In 1986, environmentalist Jay Westerveld coined the term "greenwashing" when writing about a trip to Fiji three years earlier. There, he had visited a resort where he saw a note asking customers to reuse their towels. The resort claimed this would protect the ocean and reefs that were the front cover of their marketing. As Westerveld told The Guardian, “They finished by saying something like, ‘Help us to help our environment’.” It was a thoughtful idea. But Westerveld also knew the resort was growing rapidly, building new bungalows with little thought of the environmental impact. That was the irony. Whilst the resort professed to care about the environment, their actions said otherwise. They also enjoyed lower laundry costs.
This is greenwashing: making environmental claims that are false, misleading or exaggerated. In other words, it's when companies say they're doing more than they actually are. Unfortunately, most greenwashing is intentional; a sly way for companies to appeal to, and exploit, climate-conscious consumers and reap the rewards. That said, sometimes companies simply aren't aware of what's true and what's not. After all, sustainability is complex. Whichever it is though, the result is the same. Consumers believe that a company, product or service is more environmentally friendly than it really is.
About a year before Westerveld coined greenwashing, the oil giant Chevron launched a series of adverts titled 'People Do'. They didn't know it at the time, but the ads became the gold standard of greenwashing. In them, Chevron boldly claimed that their operations not only didn't harm the environment — but helped it thrive. Whilst, in the background, Chevron violated both the clean air act and the clean water act, and spilt oil into wildlife shelters.
Today, greenwashing isn't as blatant, which makes it even tricker for consumers to know which claims are genuine. A good example of just how nuanced greenwashing has become is BrewDog, the $2 billion B-Corp brewery who are the world's first carbon negative brewery. To add to this impressive title, they've also launched a soda drink whose profits fund climate iniativies and are currently embarking on a large-scale reforestation project in Scotland. On the surface, BrewDog is the perfect example of a climate-conscious business.
BrewDog's reforestation project, however, was recently criticised when it came to light that they had exaggereted some of their marketing claims. One promotional film said the forest would be "capable of sequestering up to 550,000 tonnes of CO2 each year". Later, they admitted the forest would actually sequester around 1 million tonnes of CO2 — over 100 years. BrewDog also claimed the area they bought for the project was 50 sq km. In reality, it was 37 sq km, with around a third set aside for new woodland.
One final chapter of the BrewDog greenwashing incident was the company suggesting they would plant a tree in their new forest (called Lost Forest) for every pack sold of their Lost Larger. As their Amazon advert said, “for every pack we plant a tree in the BrewDog Lost Forest”. When The Guardian questioned BrewDog about the claim, BrewDog denied the advert implied they would plant trees in Scotland, and instead referred to a forest in Madagascar. They then changed the advert.
Examples of greenwashing like this might seem small, but BrewDog's claims still misled consumers whilst the company benefited from an inflated brand image.
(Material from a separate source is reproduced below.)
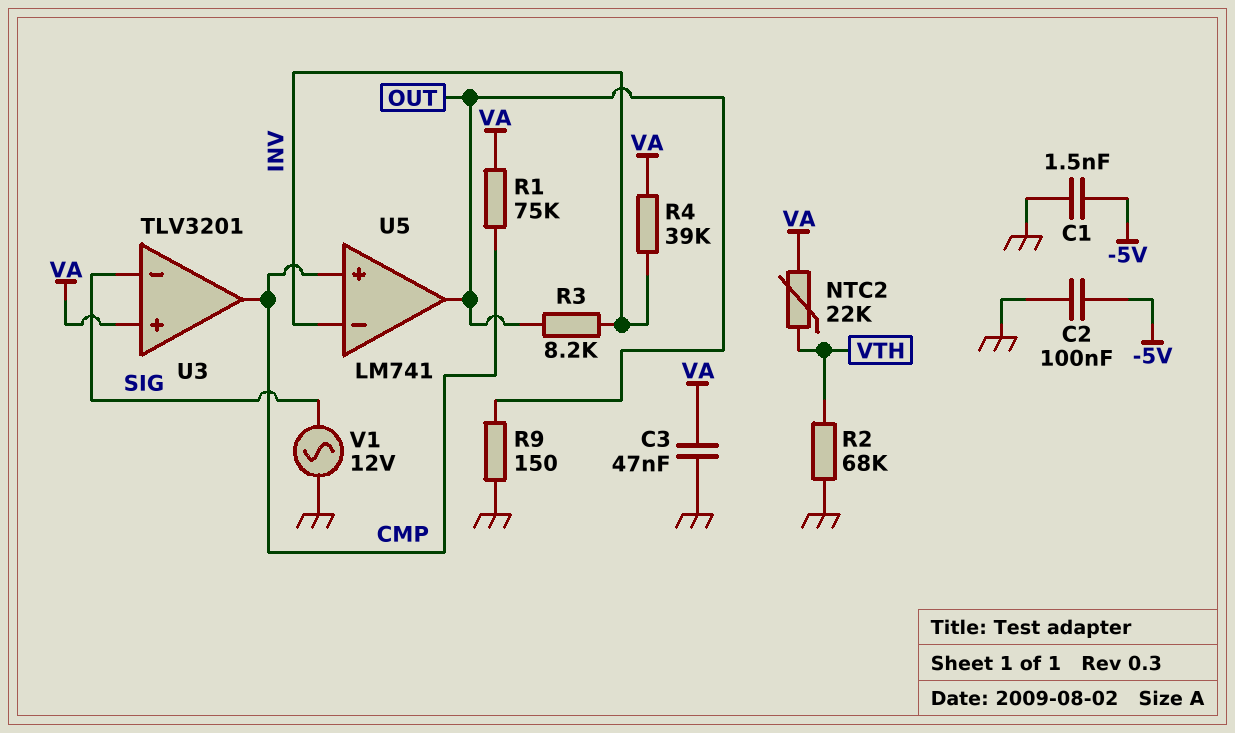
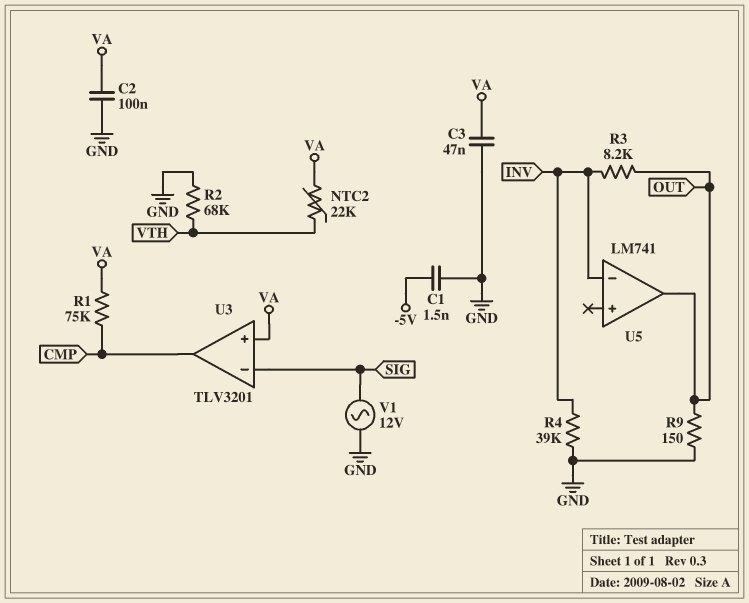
C2: 100nF (-5V, GND) -> 100nF (GND, VA)
R4: 39k (INV, VA) -> 39k (GND, INV)
U5 pin in+: CMP -> none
BrewDog's greenwashing incident is also a prime example of how even companies who do good for the planet can end up greenwashing.
Learn more: How companies greenwash
More general examples of modern-day greenwashing include using a single feature to claim a product is eco-friendly. A company might, for example, say that their product is eco-friendly because it's made from paper. Paper may be a relatively sustainable material, but does that really mean the entire product is eco-friendly? What about emissions from manufacturing? Or transport? What's the packaging made from? It might not be a false statement, but it is misleading. Other greenwashing tactics include making claims without proof, making vague claims and making true, but irrelevant, claims.
Greenwashing matters because it has real consequences. If consumers realise they've been misled, they're likely to doubt environmental claims made by others. This can lead to fewer consumers buying genuine, eco-friendly products, and slowing progress on climate action. If consumers don't realise they've been misled, they may continue to buy products that are, in reality, doing harm. Not only is this directly harmful, but it also diverts capital away from those companies striving to do good.